▸ **ЗАДАНИЯ**:
#1 Продублируйте дословно часть отрывка о съёмках сцены, начиная с «А потом подошёл» и заканчивая «прямо можно снимать?».
#2 Перескажите короче абзац отрывка о съёмках сцены, который начинается словами «Понимаете, даже вот до такого доходило», сохранив его основные факты.

▸ **ОТРЫВОК**:
● ● ● ● ● ● ●

Понимаете, даже вот до такого доходило. Что там, казалось бы, ну, чепуха — два человека на стоянке такси. Но даже непрофессионалу, даже ребёнку что-то объясняют… То, что часто делают итальянцы, в частности Феллини, когда берут прохожих прямо с дороги и начинают снимать в кино. Но всё равно говорят хоть два слова смысла: вы идёте сюда, он выходит оттуда — хоть что-то такое… Я его теребил, а он говорит:
— Нор-ма-а-льно! У нас есть время, идём выпьем кофейку сейчас…
Выпили. И кофейку тоже. Я опять говорю:
— Аля, перестань валять дурака! Скажи мне, в чём смысл?..
— Всё нормально, всё будет о'кей.
А потом подошёл Володя Роговой и сказал:
— Ну, Валентин, всё правильно в сцене, правда же?..
И тогда мои глаза встретились с Далем, и я робко сказал:
— Да-да, Володенька, конечно, всё правда…
— Сейчас прямо можно снимать?

● ● ● ● ● ● ●

▸ **ФРАГМЕНТ ДАННЫХ**:

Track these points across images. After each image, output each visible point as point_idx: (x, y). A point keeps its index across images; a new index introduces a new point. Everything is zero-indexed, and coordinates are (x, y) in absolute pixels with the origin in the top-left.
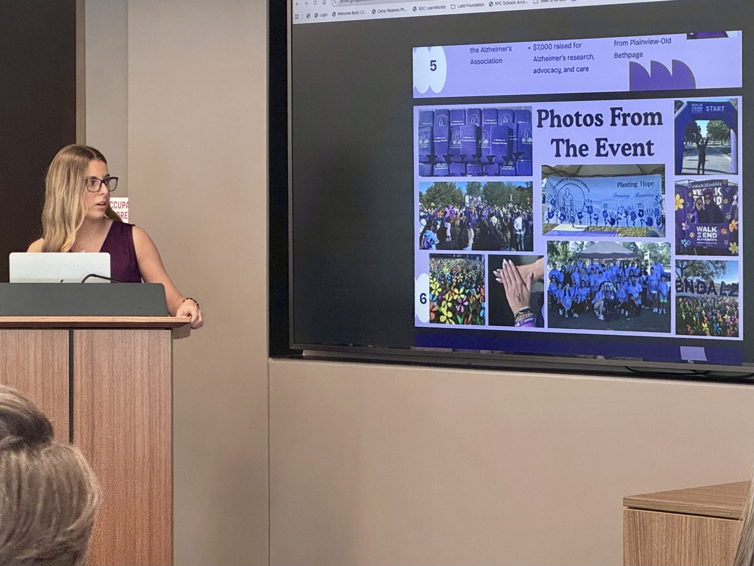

● ● ● ● ● ● ●

▸ **ОТВЕТЫ**:
#1
А потом подошёл Володя Роговой и сказал:
— Ну, Валентин, всё правильно в сцене, правда же?..
И тогда мои глаза встретились с Далем, и я робко сказал:
— Да-да, Володенька, конечно, всё правда…
— Сейчас прямо можно снимать?

#2 Сцена казалась пустяковой: два человека на стоянке такси. Но даже непрофессионалу или ребёнку что-то объясняют. Итальянцы, в частности Феллини, часто снимают прохожих прямо с дороги, но и им дают хоть два слова смысла: кто откуда идёт. Рассказчик теребил собеседника, и тот ему ответил.